OBJETIVO DO EXERCÍCIO
Transcreva, do texto sobre o assédio no futebol feminino, a passagem que começa em "Com bilhões de" e vai até "violência de gênero.", incluindo essas palavras.

Crítica de mídia: Caso Jenni Hermoso e os avanços da cobertura midiática do assédio no futebol feminino

Por Ana Luiza Nunes, Isabella Neres e Malu Moura

Com bilhões de torcedores e milhões de jogadores em todos os cantos do planeta, o futebol é considerado o esporte mais popular do mundo, atravessando diversas fronteiras, culturas e línguas. E por ser um fenômeno tão presente no cotidiano das pessoas, o futebol não deveria ser pensado sem a abordagem de questões que fazem parte da sociedade, como a violência de gênero.

Apesar dos direitos conquistados ao longo da história, além dos avanços nas discussões sobre gênero, as mulheres ainda enfrentam grandes desafios relacionados à pressão social, desigualdade de gênero e assédio em seu dia-a-dia, o que não é diferente no mundo do futebol.

SEÇÃO DE DADOS
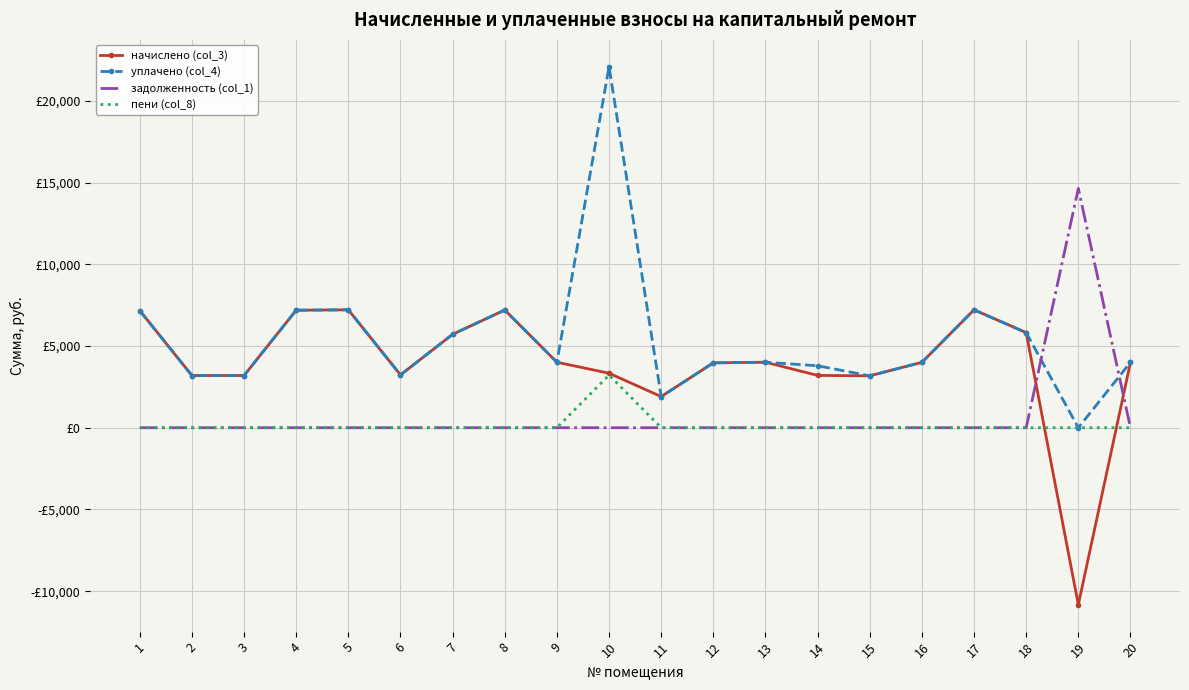

What is the total value across all series at 7?

11428.0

SOLUÇÃO
Com bilhões de torcedores e milhões de jogadores em todos os cantos do planeta, o futebol é considerado o esporte mais popular do mundo, atravessando diversas fronteiras, culturas e línguas. E por ser um fenômeno tão presente no cotidiano das pessoas, o futebol não deveria ser pensado sem a abordagem de questões que fazem parte da sociedade, como a violência de gênero.